I thought about this: This solution is easy instinctive thinking. And it's a good intention. ...Wait! Good intention. That's a waving yellow flag for me! It means I need to think more carefully about this...

With some more thinking, I realized there's some fixing of the 99% that needs to happen, too. From the personal experience of watching how people around me live, it's clear that living hand-to-mouth is a learned lifestyle. The implication of this is that no matter how much is taken from the 1% and showered down upon the 99%, there will still be about the same amount of hand-to-mouth living going on as there is now. This will be so... until many people are educated to think differently about savings.

People need to be educated to save. This is a lifestyle lesson that needs to be learned. Saving lots of money is not instinctive thinking for most people. Preaching this lesson harks back to the images of grandma's who grew up in Great Depression era settings haranguing their kids to save more for rainy days.

It should: Again, saving is a lesson that must be taught and learned. It's not instinctive thinking for many people.

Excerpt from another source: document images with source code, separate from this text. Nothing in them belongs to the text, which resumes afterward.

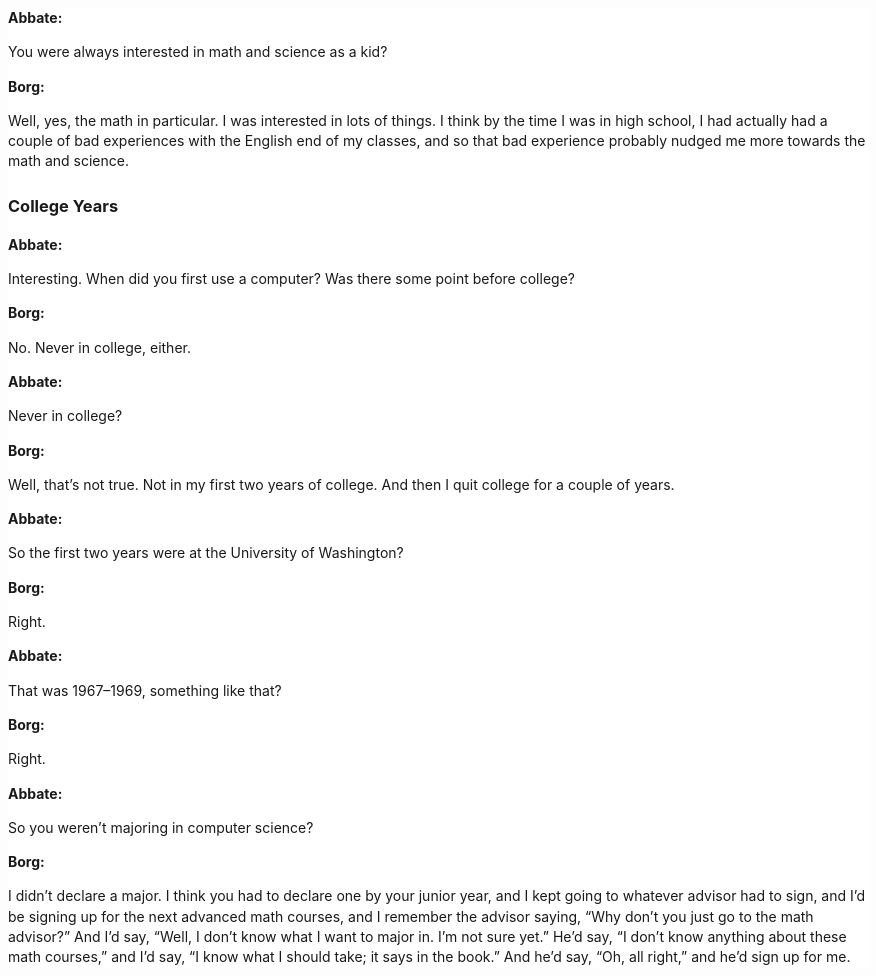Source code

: **Abbate:**

You were always interested in math and science as a kid?

**Borg:**

Well, yes, the math in particular. I was interested in lots of things. I
think by the time I was in high school, I had actually had a couple of
bad experiences with the English end of my classes, and so that bad
experience probably nudged me more towards the math and science.

### College Years

**Abbate:**

Interesting. When did you first use a computer? Was there some point
before college?

**Borg:**

No. Never in college, either.

**Abbate:**

Never in college?

**Borg:**

Well, that’s not true. Not in my first two years of college. And then I
quit college for a couple of years.

**Abbate:**

So the first two years were at the University of Washington?

**Borg:**

Right.

**Abbate:**

That was 1967–1969, something like that?

**Borg:**

Right.

**Abbate:**

So you weren’t majoring in computer science?

**Borg:**

I didn’t declare a major. I think you had to declare one by your junior
year, and I kept going to whatever advisor had to sign, and I’d be
signing up for the next advanced math courses, and I remember the
advisor saying, “Why don’t you just go to the math advisor?” And I’d
say, “Well, I don’t know what I want to major in. I’m not sure yet.”
He’d say, “I don’t know anything about these math courses,” and I’d
say, “I know what I should take; it says in the book.” And he’d say,
“Oh, all right,” and he’d sign up for me.
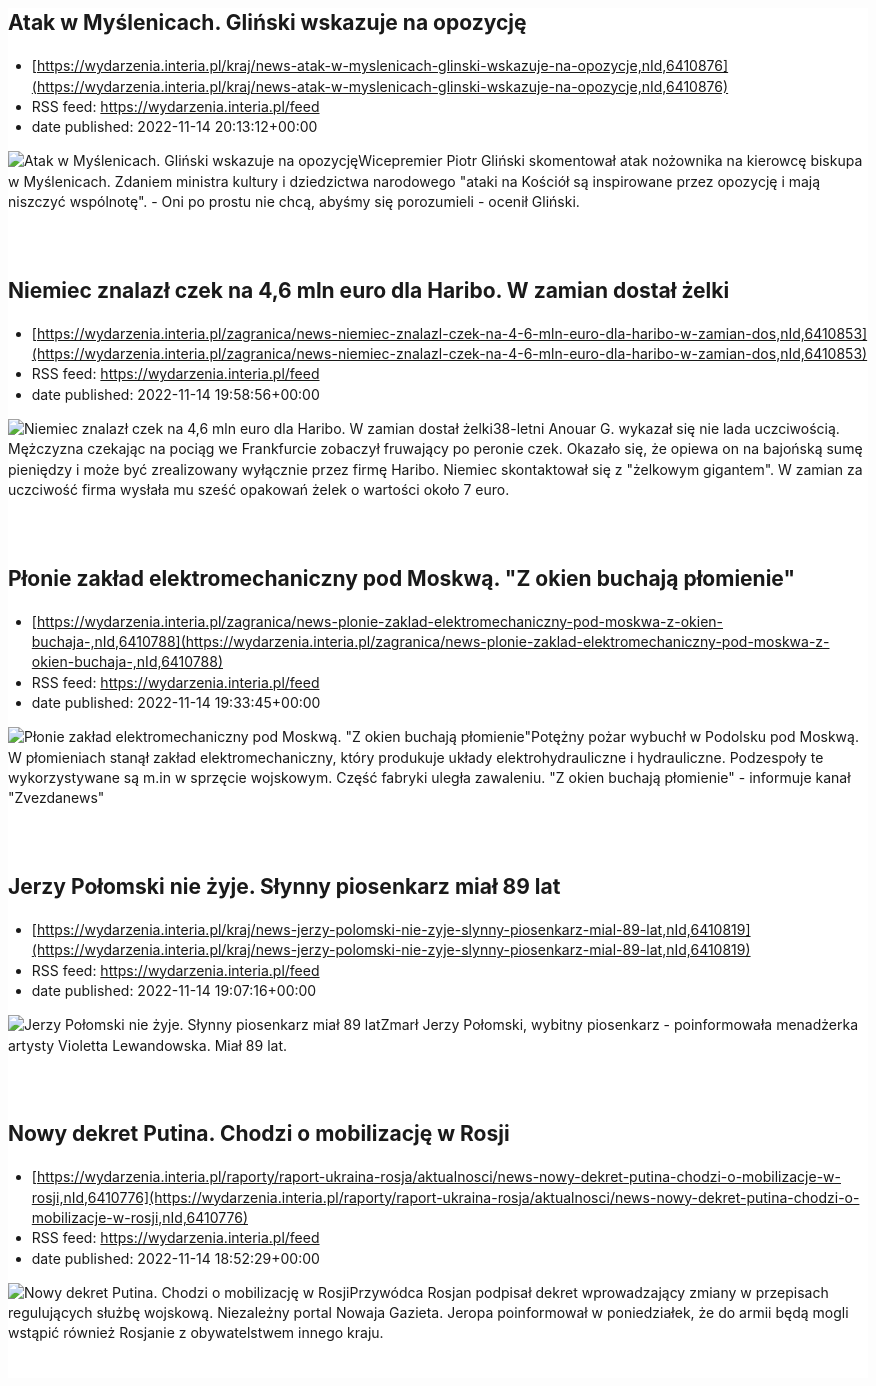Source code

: ## Atak w Myślenicach. Gliński wskazuje na opozycję
 - [https://wydarzenia.interia.pl/kraj/news-atak-w-myslenicach-glinski-wskazuje-na-opozycje,nId,6410876](https://wydarzenia.interia.pl/kraj/news-atak-w-myslenicach-glinski-wskazuje-na-opozycje,nId,6410876)
 - RSS feed: https://wydarzenia.interia.pl/feed
 - date published: 2022-11-14 20:13:12+00:00

<p><a href="https://wydarzenia.interia.pl/kraj/news-atak-w-myslenicach-glinski-wskazuje-na-opozycje,nId,6410876"><img align="left" alt="Atak w Myślenicach. Gliński wskazuje na opozycję" src="https://i.iplsc.com/atak-w-myslenicach-glinski-wskazuje-na-opozycje/000FKF8H8PT3YJSF-C321.jpg" /></a>Wicepremier Piotr Gliński skomentował atak nożownika na kierowcę biskupa w Myślenicach. Zdaniem ministra kultury i dziedzictwa narodowego &quot;ataki na Kościół są inspirowane przez opozycję i mają niszczyć wspólnotę&quot;. - Oni po prostu nie chcą, abyśmy się porozumieli - ocenił Gliński. </p><br clear="all" />

## Niemiec znalazł czek na 4,6 mln euro dla Haribo. W zamian dostał żelki
 - [https://wydarzenia.interia.pl/zagranica/news-niemiec-znalazl-czek-na-4-6-mln-euro-dla-haribo-w-zamian-dos,nId,6410853](https://wydarzenia.interia.pl/zagranica/news-niemiec-znalazl-czek-na-4-6-mln-euro-dla-haribo-w-zamian-dos,nId,6410853)
 - RSS feed: https://wydarzenia.interia.pl/feed
 - date published: 2022-11-14 19:58:56+00:00

<p><a href="https://wydarzenia.interia.pl/zagranica/news-niemiec-znalazl-czek-na-4-6-mln-euro-dla-haribo-w-zamian-dos,nId,6410853"><img align="left" alt="Niemiec znalazł czek na 4,6 mln euro dla Haribo. W zamian dostał żelki" src="https://i.iplsc.com/niemiec-znalazl-czek-na-4-6-mln-euro-dla-haribo-w-zamian-dos/000GC9E1SW9HMS33-C321.jpg" /></a>38-letni Anouar G. wykazał się nie lada uczciwością.  Mężczyzna czekając na pociąg we Frankfurcie zobaczył fruwający po peronie czek. Okazało się, że opiewa on na bajońską sumę pieniędzy i może być zrealizowany wyłącznie przez firmę Haribo. Niemiec skontaktował się z &quot;żelkowym gigantem&quot;. W zamian za uczciwość firma wysłała mu sześć opakowań żelek o wartości około 7 euro. </p><br clear="all" />

## Płonie zakład elektromechaniczny pod Moskwą. "Z okien buchają płomienie"
 - [https://wydarzenia.interia.pl/zagranica/news-plonie-zaklad-elektromechaniczny-pod-moskwa-z-okien-buchaja-,nId,6410788](https://wydarzenia.interia.pl/zagranica/news-plonie-zaklad-elektromechaniczny-pod-moskwa-z-okien-buchaja-,nId,6410788)
 - RSS feed: https://wydarzenia.interia.pl/feed
 - date published: 2022-11-14 19:33:45+00:00

<p><a href="https://wydarzenia.interia.pl/zagranica/news-plonie-zaklad-elektromechaniczny-pod-moskwa-z-okien-buchaja-,nId,6410788"><img align="left" alt="Płonie zakład elektromechaniczny pod Moskwą. &quot;Z okien buchają płomienie&quot;" src="https://i.iplsc.com/plonie-zaklad-elektromechaniczny-pod-moskwa-z-okien-buchaja/000GC93PQYNE0S2U-C321.jpg" /></a>Potężny pożar wybuchł w Podolsku pod Moskwą. W płomieniach stanął zakład elektromechaniczny, który produkuje układy elektrohydrauliczne i hydrauliczne. Podzespoły te wykorzystywane są m.in w sprzęcie wojskowym. Część fabryki uległa zawaleniu. &quot;Z okien buchają płomienie&quot; - informuje kanał &quot;Zvezdanews&quot;</p><br clear="all" />

## Jerzy Połomski nie żyje. Słynny piosenkarz miał 89 lat
 - [https://wydarzenia.interia.pl/kraj/news-jerzy-polomski-nie-zyje-slynny-piosenkarz-mial-89-lat,nId,6410819](https://wydarzenia.interia.pl/kraj/news-jerzy-polomski-nie-zyje-slynny-piosenkarz-mial-89-lat,nId,6410819)
 - RSS feed: https://wydarzenia.interia.pl/feed
 - date published: 2022-11-14 19:07:16+00:00

<p><a href="https://wydarzenia.interia.pl/kraj/news-jerzy-polomski-nie-zyje-slynny-piosenkarz-mial-89-lat,nId,6410819"><img align="left" alt="Jerzy Połomski nie żyje. Słynny piosenkarz miał 89 lat" src="https://i.iplsc.com/jerzy-polomski-nie-zyje-slynny-piosenkarz-mial-89-lat/000GC9379UJ530SY-C321.jpg" /></a>Zmarł Jerzy Połomski, wybitny piosenkarz - poinformowała menadżerka artysty Violetta Lewandowska. Miał 89 lat.</p><br clear="all" />

## Nowy dekret Putina. Chodzi o mobilizację w Rosji
 - [https://wydarzenia.interia.pl/raporty/raport-ukraina-rosja/aktualnosci/news-nowy-dekret-putina-chodzi-o-mobilizacje-w-rosji,nId,6410776](https://wydarzenia.interia.pl/raporty/raport-ukraina-rosja/aktualnosci/news-nowy-dekret-putina-chodzi-o-mobilizacje-w-rosji,nId,6410776)
 - RSS feed: https://wydarzenia.interia.pl/feed
 - date published: 2022-11-14 18:52:29+00:00

<p><a href="https://wydarzenia.interia.pl/raporty/raport-ukraina-rosja/aktualnosci/news-nowy-dekret-putina-chodzi-o-mobilizacje-w-rosji,nId,6410776"><img align="left" alt="Nowy dekret Putina. Chodzi o mobilizację w Rosji" src="https://i.iplsc.com/nowy-dekret-putina-chodzi-o-mobilizacje-w-rosji/000GC8YCYS7I1M2C-C321.jpg" /></a>Przywódca Rosjan podpisał dekret wprowadzający zmiany w przepisach regulujących służbę wojskową. Niezależny portal Nowaja Gazieta. Jeropa poinformował w poniedziałek, że do armii będą mogli wstąpić również Rosjanie z obywatelstwem innego kraju.</p><br clear="all" />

But it can be learned, and it's not too hard to do so. From what I learned while living in Korea, the East Asian cultures have a tradition of putting about 30% of their income into savings.

So, if we want to fix wealth inequality in America, we need to be fixing the 99% as much as we need to be fixing the 1%. The 99% need to be learning lifestyles with more savings built into them, a lot more.

Update: Gary Shapiro in this 6 Mar 13 Forbes article, The Federal Budget: Promises to Ourselves We Shouldn't Keep, brings up an important point of view on this learning to save issue: if we don't learn to save, we are stealing from our children and grandchildren because they will have to pay back what we borrow to entitle ourselves today.